Short exercise:
Starting with the line that contains "phylum: Tracheophyta" and going on through the line that contains "common name: Weeping willow", update the rows by changing "scientific name" to "Latin name" and leaving everything else the same. Return only those lines.

╭──

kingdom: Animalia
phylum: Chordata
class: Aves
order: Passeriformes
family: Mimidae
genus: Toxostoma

╰──
╭──

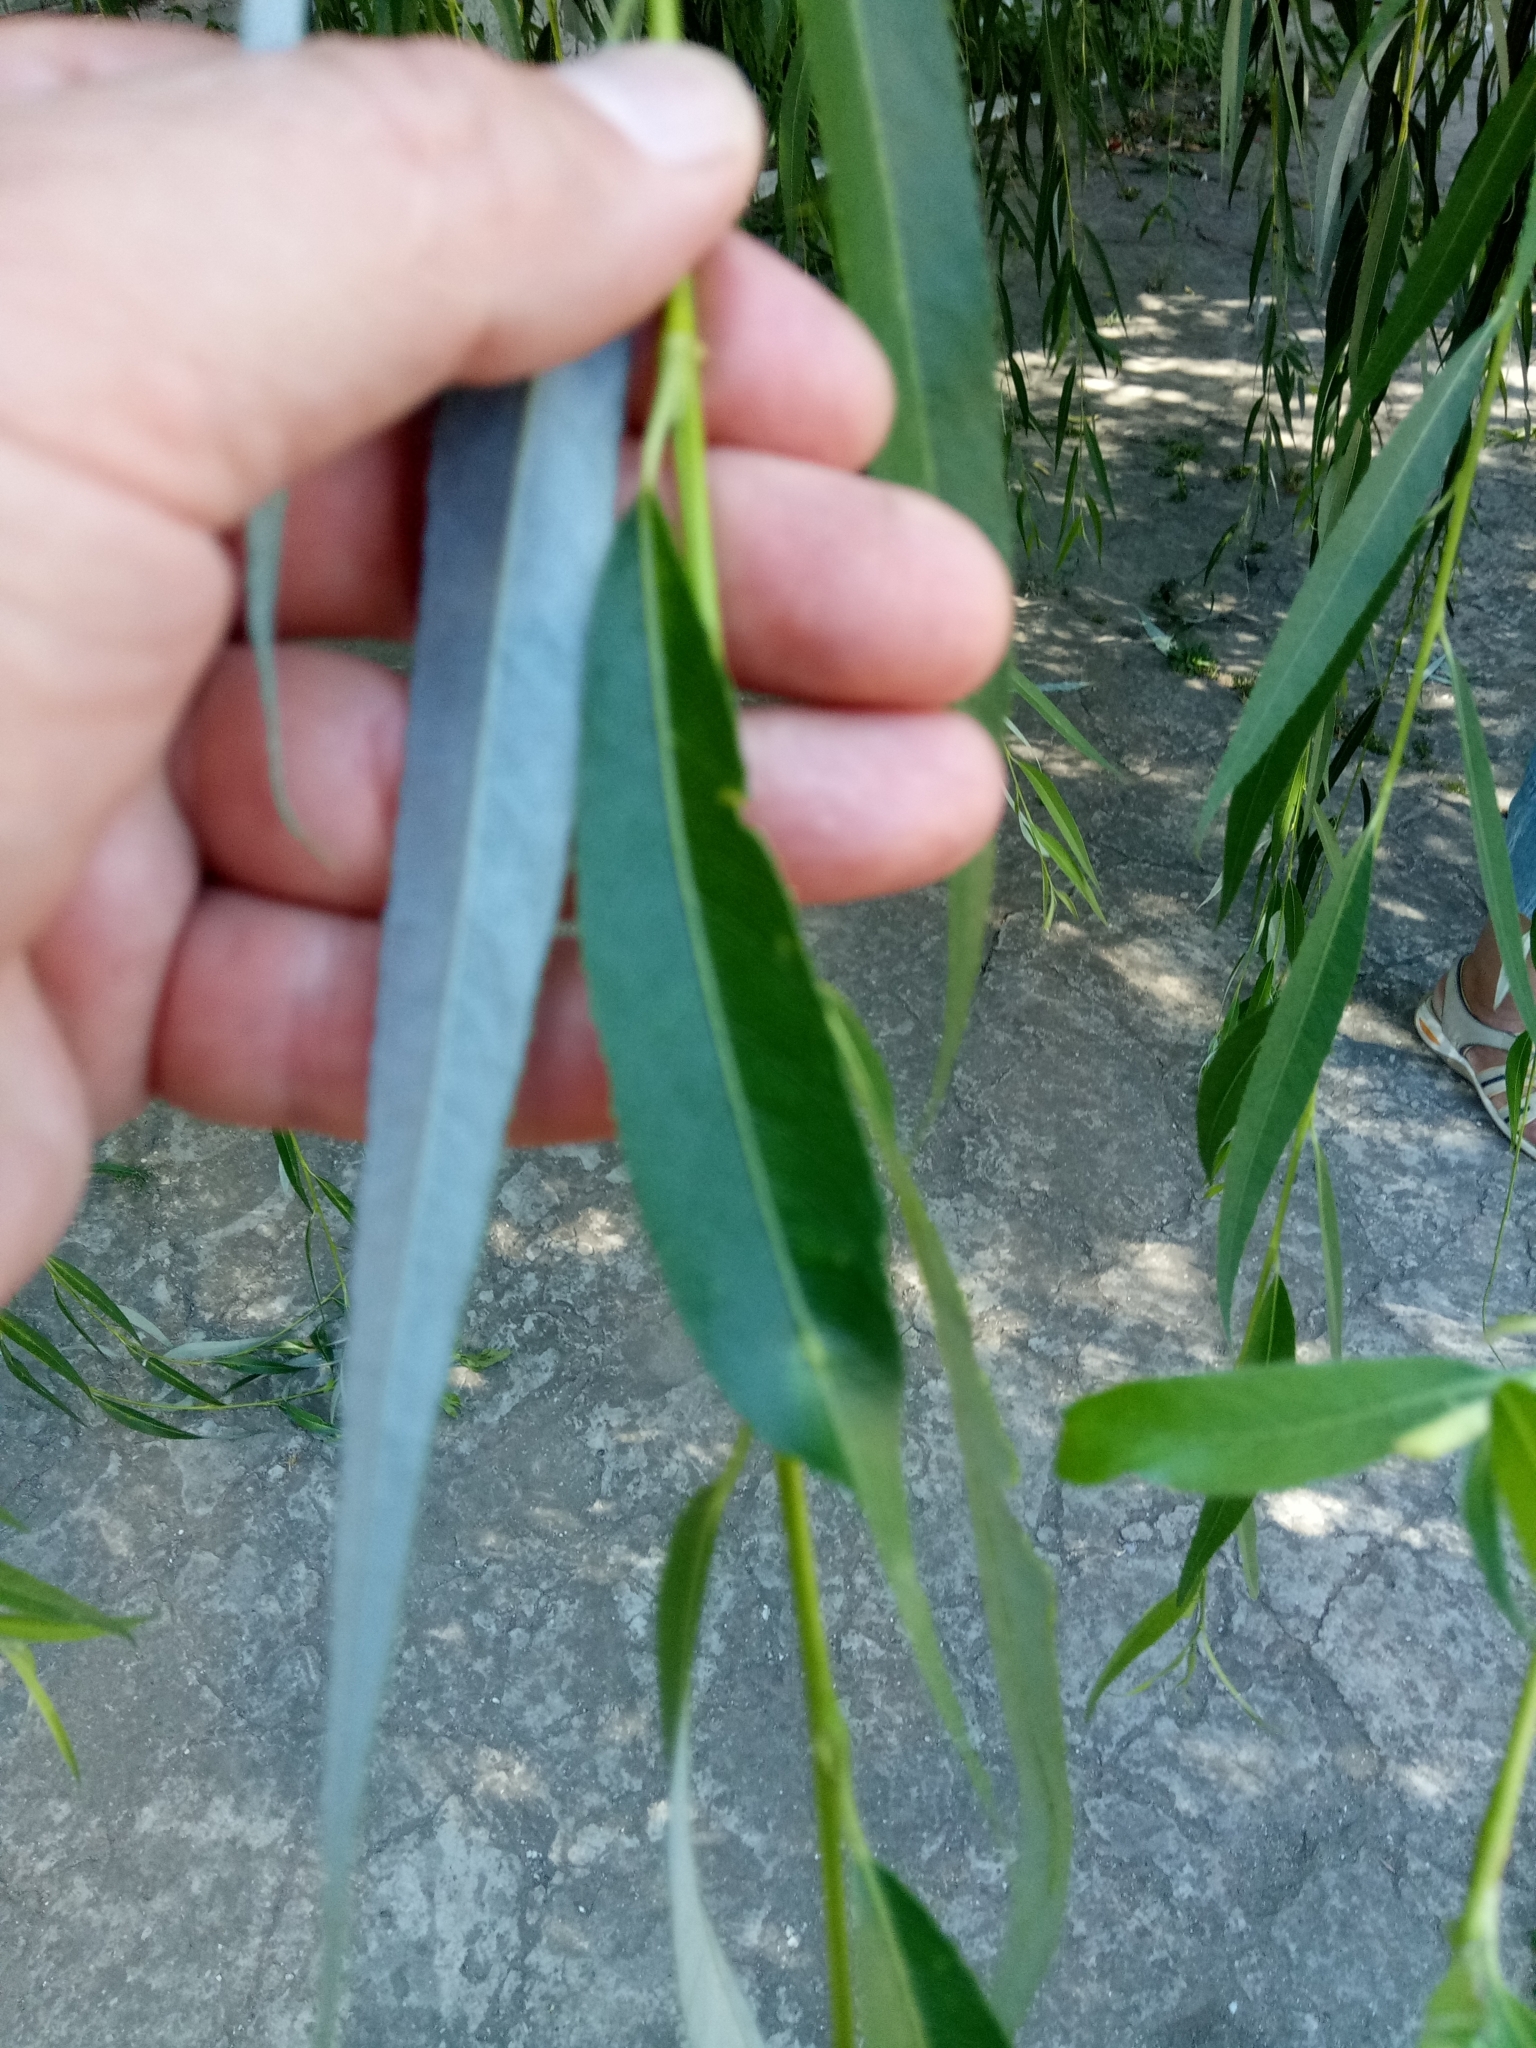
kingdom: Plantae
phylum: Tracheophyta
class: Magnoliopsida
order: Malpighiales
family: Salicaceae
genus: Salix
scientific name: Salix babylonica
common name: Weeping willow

╰──
╭──

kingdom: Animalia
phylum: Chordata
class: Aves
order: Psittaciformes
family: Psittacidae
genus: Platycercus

╰──

Solved exercise:
phylum: Tracheophyta
class: Magnoliopsida
order: Malpighiales
family: Salicaceae
genus: Salix
Latin name: Salix babylonica
common name: Weeping willow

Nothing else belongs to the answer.